3. How to Use Home Equity?
It is not necessary to sell your home to access the equity/profit. Once you’ve built up significant equity (typically 20% or more), you can tap into it by taking out lump-sum or partial amounts. Below are the primary ways in which you can access your home equity, keeping in mind however, that this is the security of your future, so taking lavish vacations or spending frivolously is highly discouraged. In addition, each of these options have their advantages and risks, so make sure you do your research before filling out an application.
- Borrow Against the Equity: A home equity loan provides a lump sum you can use for almost any purpose. A Home Equity Line of Credit (HELOC) allows you to withdraw money when you need it, up to a pre-approved amount. If you are considering renovations on your home, this is a logical means to fund the projects, as credit cards rack up significant debt with high interest rates. As you pay the HELOC down, you’re continuing to pay the mortgage and build equity at the same time.
- Sell Your Home: When you decide to sell your home, the equity you’ve built over time will come back to you in the sale. If you are planning to purchase a new home, you can use the equity as a down payment, reducing the loan payment on your next mortgage. Or you can get cash to invest, save or use as you wish.
- Refinance Your Home: You can refinance your current mortgage and take out some of the equity you have accumulated.

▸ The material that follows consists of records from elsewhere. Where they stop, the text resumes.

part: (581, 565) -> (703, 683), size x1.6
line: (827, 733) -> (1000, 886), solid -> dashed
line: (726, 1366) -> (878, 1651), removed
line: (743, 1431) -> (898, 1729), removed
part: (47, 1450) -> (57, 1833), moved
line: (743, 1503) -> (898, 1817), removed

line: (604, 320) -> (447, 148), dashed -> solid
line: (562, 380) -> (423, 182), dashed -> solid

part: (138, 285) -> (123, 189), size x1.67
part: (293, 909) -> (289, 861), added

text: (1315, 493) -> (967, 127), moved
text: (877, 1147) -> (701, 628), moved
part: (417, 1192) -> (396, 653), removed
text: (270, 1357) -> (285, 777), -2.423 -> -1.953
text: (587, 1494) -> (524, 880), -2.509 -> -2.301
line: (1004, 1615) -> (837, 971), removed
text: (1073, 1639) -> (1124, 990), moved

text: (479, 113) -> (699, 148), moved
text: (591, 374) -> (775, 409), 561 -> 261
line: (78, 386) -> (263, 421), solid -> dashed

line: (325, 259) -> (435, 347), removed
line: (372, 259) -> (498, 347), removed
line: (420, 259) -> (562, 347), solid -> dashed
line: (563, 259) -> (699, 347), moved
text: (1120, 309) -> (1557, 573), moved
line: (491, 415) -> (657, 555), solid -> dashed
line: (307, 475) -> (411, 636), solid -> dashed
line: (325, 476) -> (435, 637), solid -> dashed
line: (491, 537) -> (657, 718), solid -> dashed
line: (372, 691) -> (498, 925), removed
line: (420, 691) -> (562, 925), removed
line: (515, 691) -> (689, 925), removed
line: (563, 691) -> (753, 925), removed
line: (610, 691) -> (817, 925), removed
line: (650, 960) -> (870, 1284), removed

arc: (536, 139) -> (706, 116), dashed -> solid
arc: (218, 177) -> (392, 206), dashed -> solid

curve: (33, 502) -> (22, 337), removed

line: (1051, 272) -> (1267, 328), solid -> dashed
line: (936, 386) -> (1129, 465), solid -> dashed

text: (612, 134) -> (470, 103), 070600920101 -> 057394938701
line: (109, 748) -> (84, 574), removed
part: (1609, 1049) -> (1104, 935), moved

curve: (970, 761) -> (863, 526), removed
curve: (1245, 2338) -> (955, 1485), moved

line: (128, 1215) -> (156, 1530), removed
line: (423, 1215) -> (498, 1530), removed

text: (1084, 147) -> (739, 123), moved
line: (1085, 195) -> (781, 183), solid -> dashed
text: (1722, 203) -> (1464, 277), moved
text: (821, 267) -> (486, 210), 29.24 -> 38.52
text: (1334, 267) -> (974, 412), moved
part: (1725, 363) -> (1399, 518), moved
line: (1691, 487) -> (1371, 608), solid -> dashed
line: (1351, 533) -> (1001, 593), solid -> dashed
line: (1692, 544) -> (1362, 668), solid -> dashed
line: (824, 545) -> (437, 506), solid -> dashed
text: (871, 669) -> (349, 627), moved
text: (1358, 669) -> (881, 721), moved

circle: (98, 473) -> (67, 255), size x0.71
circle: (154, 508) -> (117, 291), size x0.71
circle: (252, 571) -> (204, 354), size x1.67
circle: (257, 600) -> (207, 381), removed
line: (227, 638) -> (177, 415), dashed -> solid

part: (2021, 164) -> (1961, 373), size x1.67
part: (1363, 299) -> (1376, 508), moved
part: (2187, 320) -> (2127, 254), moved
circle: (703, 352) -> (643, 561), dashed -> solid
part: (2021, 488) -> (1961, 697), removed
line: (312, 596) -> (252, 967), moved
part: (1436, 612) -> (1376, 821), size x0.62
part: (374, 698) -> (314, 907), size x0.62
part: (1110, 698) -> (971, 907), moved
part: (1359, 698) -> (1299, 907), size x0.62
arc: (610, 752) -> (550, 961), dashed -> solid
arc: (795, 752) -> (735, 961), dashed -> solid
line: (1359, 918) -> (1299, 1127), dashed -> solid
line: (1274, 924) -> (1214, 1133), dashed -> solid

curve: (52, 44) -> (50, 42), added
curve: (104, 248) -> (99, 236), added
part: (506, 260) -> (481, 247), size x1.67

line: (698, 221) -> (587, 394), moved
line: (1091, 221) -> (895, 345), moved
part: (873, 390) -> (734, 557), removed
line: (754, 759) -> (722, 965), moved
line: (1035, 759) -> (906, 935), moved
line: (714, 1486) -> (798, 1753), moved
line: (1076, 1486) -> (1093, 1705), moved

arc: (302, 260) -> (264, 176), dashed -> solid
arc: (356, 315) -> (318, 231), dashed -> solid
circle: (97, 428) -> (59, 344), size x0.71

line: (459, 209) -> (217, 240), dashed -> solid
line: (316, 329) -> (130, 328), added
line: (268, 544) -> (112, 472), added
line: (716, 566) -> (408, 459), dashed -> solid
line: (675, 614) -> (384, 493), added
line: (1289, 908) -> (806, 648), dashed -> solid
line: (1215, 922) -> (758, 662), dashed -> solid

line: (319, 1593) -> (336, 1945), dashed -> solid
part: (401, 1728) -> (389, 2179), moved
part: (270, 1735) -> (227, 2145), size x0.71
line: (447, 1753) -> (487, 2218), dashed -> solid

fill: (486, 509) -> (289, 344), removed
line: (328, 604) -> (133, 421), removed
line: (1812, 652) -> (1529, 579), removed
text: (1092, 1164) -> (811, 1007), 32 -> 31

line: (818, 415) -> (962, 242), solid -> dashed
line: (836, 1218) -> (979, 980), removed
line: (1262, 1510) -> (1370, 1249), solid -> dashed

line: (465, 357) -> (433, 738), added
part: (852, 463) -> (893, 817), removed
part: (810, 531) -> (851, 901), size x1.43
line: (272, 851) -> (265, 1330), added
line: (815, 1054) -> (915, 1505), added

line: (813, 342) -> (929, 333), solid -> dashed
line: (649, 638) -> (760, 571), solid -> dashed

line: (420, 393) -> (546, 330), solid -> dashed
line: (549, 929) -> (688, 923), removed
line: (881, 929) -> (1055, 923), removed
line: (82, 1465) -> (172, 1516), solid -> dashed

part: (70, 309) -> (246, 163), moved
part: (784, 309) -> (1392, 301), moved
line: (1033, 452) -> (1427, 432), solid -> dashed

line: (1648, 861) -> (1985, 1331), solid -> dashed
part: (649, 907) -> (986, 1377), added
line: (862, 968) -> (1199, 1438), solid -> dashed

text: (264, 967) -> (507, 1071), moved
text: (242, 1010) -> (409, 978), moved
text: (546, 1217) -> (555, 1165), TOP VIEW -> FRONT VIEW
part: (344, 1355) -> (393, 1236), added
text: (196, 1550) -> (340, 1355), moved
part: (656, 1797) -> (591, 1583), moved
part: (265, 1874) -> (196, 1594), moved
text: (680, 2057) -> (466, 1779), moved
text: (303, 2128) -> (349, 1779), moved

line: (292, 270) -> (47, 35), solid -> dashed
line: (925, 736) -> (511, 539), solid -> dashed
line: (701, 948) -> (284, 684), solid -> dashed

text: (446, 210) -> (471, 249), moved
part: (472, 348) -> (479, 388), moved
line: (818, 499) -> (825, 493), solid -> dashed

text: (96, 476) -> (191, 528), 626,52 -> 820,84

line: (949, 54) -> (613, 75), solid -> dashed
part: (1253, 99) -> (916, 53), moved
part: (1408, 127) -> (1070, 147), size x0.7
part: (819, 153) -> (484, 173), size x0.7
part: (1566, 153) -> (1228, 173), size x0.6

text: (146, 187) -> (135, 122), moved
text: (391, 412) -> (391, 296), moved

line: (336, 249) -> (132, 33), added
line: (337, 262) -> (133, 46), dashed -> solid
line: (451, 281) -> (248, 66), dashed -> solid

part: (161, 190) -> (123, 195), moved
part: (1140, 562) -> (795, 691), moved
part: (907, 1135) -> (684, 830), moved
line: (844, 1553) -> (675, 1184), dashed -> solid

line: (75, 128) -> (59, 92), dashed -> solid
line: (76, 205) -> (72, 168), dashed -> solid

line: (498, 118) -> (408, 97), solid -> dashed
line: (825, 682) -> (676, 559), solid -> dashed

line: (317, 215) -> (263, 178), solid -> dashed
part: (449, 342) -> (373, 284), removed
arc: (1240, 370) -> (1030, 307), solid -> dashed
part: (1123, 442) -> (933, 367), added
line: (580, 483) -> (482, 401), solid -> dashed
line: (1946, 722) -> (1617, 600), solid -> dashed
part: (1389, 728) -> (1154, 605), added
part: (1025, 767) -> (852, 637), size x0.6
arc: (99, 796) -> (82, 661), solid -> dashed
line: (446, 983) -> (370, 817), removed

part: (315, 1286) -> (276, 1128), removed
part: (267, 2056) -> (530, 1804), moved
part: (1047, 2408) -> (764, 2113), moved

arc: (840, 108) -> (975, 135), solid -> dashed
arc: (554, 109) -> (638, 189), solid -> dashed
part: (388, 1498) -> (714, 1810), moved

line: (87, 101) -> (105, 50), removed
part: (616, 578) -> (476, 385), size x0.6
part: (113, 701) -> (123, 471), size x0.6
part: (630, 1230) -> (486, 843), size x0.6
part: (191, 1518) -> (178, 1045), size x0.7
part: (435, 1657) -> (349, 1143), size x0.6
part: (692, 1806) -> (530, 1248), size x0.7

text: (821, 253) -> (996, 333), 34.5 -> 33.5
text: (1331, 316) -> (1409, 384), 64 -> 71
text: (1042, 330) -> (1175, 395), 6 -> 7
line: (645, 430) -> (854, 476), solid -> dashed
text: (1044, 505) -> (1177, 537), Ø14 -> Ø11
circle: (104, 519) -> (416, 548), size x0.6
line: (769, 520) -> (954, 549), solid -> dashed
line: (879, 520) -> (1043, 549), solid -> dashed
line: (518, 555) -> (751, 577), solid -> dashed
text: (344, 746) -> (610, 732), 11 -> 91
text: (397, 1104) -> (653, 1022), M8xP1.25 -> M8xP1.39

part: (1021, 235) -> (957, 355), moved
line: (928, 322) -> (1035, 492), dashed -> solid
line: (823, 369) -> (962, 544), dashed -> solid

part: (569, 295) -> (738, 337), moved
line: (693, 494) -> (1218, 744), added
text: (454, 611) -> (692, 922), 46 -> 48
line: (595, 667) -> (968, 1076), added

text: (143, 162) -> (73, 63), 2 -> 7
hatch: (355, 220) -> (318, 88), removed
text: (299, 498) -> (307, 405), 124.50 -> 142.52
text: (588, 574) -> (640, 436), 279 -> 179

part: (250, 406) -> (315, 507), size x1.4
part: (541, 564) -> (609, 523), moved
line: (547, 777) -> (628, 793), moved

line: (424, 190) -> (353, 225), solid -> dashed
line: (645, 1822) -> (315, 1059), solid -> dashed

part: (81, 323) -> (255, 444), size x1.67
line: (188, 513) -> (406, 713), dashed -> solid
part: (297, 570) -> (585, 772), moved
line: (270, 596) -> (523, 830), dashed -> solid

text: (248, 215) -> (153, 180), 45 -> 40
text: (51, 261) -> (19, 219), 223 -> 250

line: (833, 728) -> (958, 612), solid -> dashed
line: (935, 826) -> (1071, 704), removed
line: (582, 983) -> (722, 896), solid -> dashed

If the mortgage rates are low, you may be able to take out substantial cash and keep your monthly payment the same.
- Fund Your Golden Years: If you opt to reside in your home after you’re well into retirement and aren’t planning to pass your property on to heirs, then a reverse mortgage can be a great way to tap into home equity. This type of loan pays you monthly – you can use that income however you wish. The amount you can borrow depends on your age and how much equity you have in your home, as well as current interest rates. You can elect to receive your proceeds in one lump sum, regular monthly payments or a line of credit (or a combination of these payment types). The loan will be repaid when you or other principal homeowner no longer reside in the property. A reverse mortgage is a nonrecourse loan, meaning your heirs won’t be forced to pay back anything more than what they can get from the sale of the home. Be forewarned, these loans can be complicated, and you’ll have to meet certain requirements, so check the fine print.